First Faculty-Led Anti-Israel Encampment Established at New School

NEW YORK, UNITED STATES - MAY 8: Academicians at New School University holding Palestinian
Selcuk Acar/Anadolu via Getty Images

The first faculty-led anti-Israel encampment was established on Wednesday at The New School in New York City.

Faculty from the college set up tents in the lobby and established the Refaat Alareer Faculty Solidarity Encampment, days after officers from the New York Police Department (NYPD) cleared encampments at The New School and New York University.

The NYPD ended up arresting 45 students involved in the encampment, according to the New School Free Press.

Fewer than a dozen tents could be seen set up in the lobby.

“On Wednesday afternoon, autonomous faculty members at The New School launched the first faculty-led encampment in the nation,” New School’s Students for Justice in Palestine (TNS-SJP) said in a statement. “The action follows the mass arrests and violence that took place last week across New York City’s campuses when university leadership called in the New York Police Department to sweep and shutter the Gaza solidarity encampments.”

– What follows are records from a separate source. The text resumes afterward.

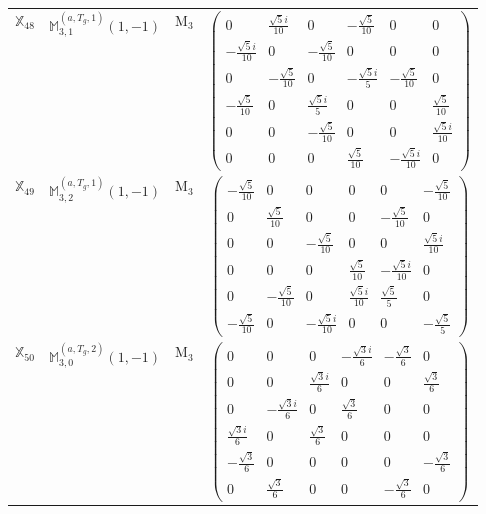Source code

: \documentclass[fleqn,10pt,landscape]{article}
\begin{document}
\begin{itemize}
\begin{center}
\begin{longtable}{c|c|c|c}
$ \mathbb{X}_{48} $ & $\mathbb{M}_{3,1}^{(a,T_{g},1)}(1,-1)$ & M$_{3}$ & $\begin{pmatrix} 0 & \frac{\sqrt{5} i}{10} & 0 & - \frac{\sqrt{5}}{10} & 0 & 0 \\ - \frac{\sqrt{5} i}{10} & 0 & - \frac{\sqrt{5}}{10} & 0 & 0 & 0 \\ 0 & - \frac{\sqrt{5}}{10} & 0 & - \frac{\sqrt{5} i}{5} & - \frac{\sqrt{5}}{10} & 0 \\ - \frac{\sqrt{5}}{10} & 0 & \frac{\sqrt{5} i}{5} & 0 & 0 & \frac{\sqrt{5}}{10} \\ 0 & 0 & - \frac{\sqrt{5}}{10} & 0 & 0 & \frac{\sqrt{5} i}{10} \\ 0 & 0 & 0 & \frac{\sqrt{5}}{10} & - \frac{\sqrt{5} i}{10} & 0 \end{pmatrix}$ \\
$ \mathbb{X}_{49} $ & $\mathbb{M}_{3,2}^{(a,T_{g},1)}(1,-1)$ & M$_{3}$ & $\begin{pmatrix} - \frac{\sqrt{5}}{10} & 0 & 0 & 0 & 0 & - \frac{\sqrt{5}}{10} \\ 0 & \frac{\sqrt{5}}{10} & 0 & 0 & - \frac{\sqrt{5}}{10} & 0 \\ 0 & 0 & - \frac{\sqrt{5}}{10} & 0 & 0 & \frac{\sqrt{5} i}{10} \\ 0 & 0 & 0 & \frac{\sqrt{5}}{10} & - \frac{\sqrt{5} i}{10} & 0 \\ 0 & - \frac{\sqrt{5}}{10} & 0 & \frac{\sqrt{5} i}{10} & \frac{\sqrt{5}}{5} & 0 \\ - \frac{\sqrt{5}}{10} & 0 & - \frac{\sqrt{5} i}{10} & 0 & 0 & - \frac{\sqrt{5}}{5} \end{pmatrix}$ \\
$ \mathbb{X}_{50} $ & $\mathbb{M}_{3,0}^{(a,T_{g},2)}(1,-1)$ & M$_{3}$ & $\begin{pmatrix} 0 & 0 & 0 & - \frac{\sqrt{3} i}{6} & - \frac{\sqrt{3}}{6} & 0 \\ 0 & 0 & \frac{\sqrt{3} i}{6} & 0 & 0 & \frac{\sqrt{3}}{6} \\ 0 & - \frac{\sqrt{3} i}{6} & 0 & \frac{\sqrt{3}}{6} & 0 & 0 \\ \frac{\sqrt{3} i}{6} & 0 & \frac{\sqrt{3}}{6} & 0 & 0 & 0 \\ - \frac{\sqrt{3}}{6} & 0 & 0 & 0 & 0 & - \frac{\sqrt{3}}{6} \\ 0 & \frac{\sqrt{3}}{6} & 0 & 0 & - \frac{\sqrt{3}}{6} & 0 \end{pmatrix}$ \\

\end{longtable}
\end{center}
\end{itemize}
\end{document}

Students were also seen protesting outside of the building where the faculty-led encampment was located and could be heard chanting, “40,000 people dead! New School your hands are red! 40,000 people dead! Columbia your hands are red!”

TNS-SJP continued to write that “the students do not stand alone,” adding that “their demands for immediate divestment in companies complicit in Israel’s genocidal war” were the demands of the faculty.

“We call on the Investment Committee of The New School’s Board of Trustees to vote immediately to divest from companies that benefit directly or indirectly from the genocide in Gaza and the occupation of Palestine,” the statement continued.

The faculty-led encampment is named after Refaat Alareer, a writer and professor from the Gaza Strip who was killed by an Israeli airstrike in northern Gaza in December 2023.

“Students nationwide have shown extraordinary courage, risking arrest, loss of future opportunities, suspensions and expulsions, not to mention ferocious harassment and physical violence,” the statement continued. “They have been demonized in the establishment media, by university leaders, and at the highest levels of government for an unequivocally moral act – standing against genocide, apartheid and oppression.”

In response to the arrests of students involved in the encampment, between 270 and 300 members of the faculty from The New School took part in a vote in which almost 95 percent expressed no confidence in New School Interim President Donna E. Shalala and the Board of Trustees.